Building a guideline development program?
However, designing a program that can quickly identify and address the most pressing clinical questions requires a model which balances decentralized autonomy (e.g. to panels of clinical experts) with centralized coordination (e.g. to an oversight committee) , ensuring that rapid responses to new challenges do not compromise overall strategic alignment. Furthermore, scaling a program which can respond dynamically to changing demand requires a model that ensures adaptability through structured decision-making at multiple levels.
Therefore, as we continue refining the design of our program, we’ll be exploring applications of the Viable System Model, an organizational framework developed in the early 1970s and most famously used in Chile to model their social economy. Based on living systems, the model is designed to help organizations adapt effectively in changing environments.
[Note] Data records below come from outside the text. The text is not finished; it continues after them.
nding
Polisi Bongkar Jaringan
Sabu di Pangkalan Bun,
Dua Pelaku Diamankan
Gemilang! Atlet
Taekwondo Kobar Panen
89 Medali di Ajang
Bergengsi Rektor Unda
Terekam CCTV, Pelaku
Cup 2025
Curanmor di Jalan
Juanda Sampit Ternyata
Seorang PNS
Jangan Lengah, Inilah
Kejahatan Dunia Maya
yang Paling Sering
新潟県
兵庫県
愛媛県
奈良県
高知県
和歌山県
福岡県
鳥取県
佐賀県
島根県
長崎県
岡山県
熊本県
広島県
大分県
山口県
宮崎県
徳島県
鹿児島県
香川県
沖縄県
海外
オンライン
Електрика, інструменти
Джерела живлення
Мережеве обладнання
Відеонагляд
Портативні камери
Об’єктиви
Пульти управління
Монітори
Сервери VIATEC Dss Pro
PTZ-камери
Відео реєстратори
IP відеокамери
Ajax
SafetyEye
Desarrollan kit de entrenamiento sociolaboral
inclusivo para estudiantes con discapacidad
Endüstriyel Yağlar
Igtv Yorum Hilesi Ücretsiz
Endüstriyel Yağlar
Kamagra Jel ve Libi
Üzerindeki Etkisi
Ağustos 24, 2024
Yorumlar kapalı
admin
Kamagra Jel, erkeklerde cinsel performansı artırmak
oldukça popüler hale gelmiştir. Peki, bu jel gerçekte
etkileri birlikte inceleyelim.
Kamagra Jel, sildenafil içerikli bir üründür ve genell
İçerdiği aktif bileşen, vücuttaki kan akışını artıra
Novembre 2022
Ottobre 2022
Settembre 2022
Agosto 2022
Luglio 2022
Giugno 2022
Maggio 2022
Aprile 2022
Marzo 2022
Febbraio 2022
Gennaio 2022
It structures an organization into distinct but interconnected parts, each responsible for specific roles. By balancing autonomy (the ability of teams or units to act independently) with centralized coordination (ensuring alignment with overall goals), VSM helps maintain both agility and stability, allowing organizations to respond rapidly to new challenges without losing sight of their strategic objectives.

As we finalize the above policy and process changes over the next months, this model will serve as another tool by which we rethink and make adjustments to the design of our program. Applying the Viable System Model will help us refine our decision-making structures, allowing us to scale our work more effectively while maintaining a clear focus on high-priority clinical questions. In doing so, we aim to create a guideline development program that is not only more agile but also more capable of delivering timely, practice-changing recommendations.
References:
Markides C., All the Right Moves: A Guide to Crafting Breakthrough Strategy. Harvard Business Review Press. 1999.
Lewrick, M. Design Thinking for Business Growth: How to Design and Scale Business Models and Business Ecosystems. Wiley. 2022.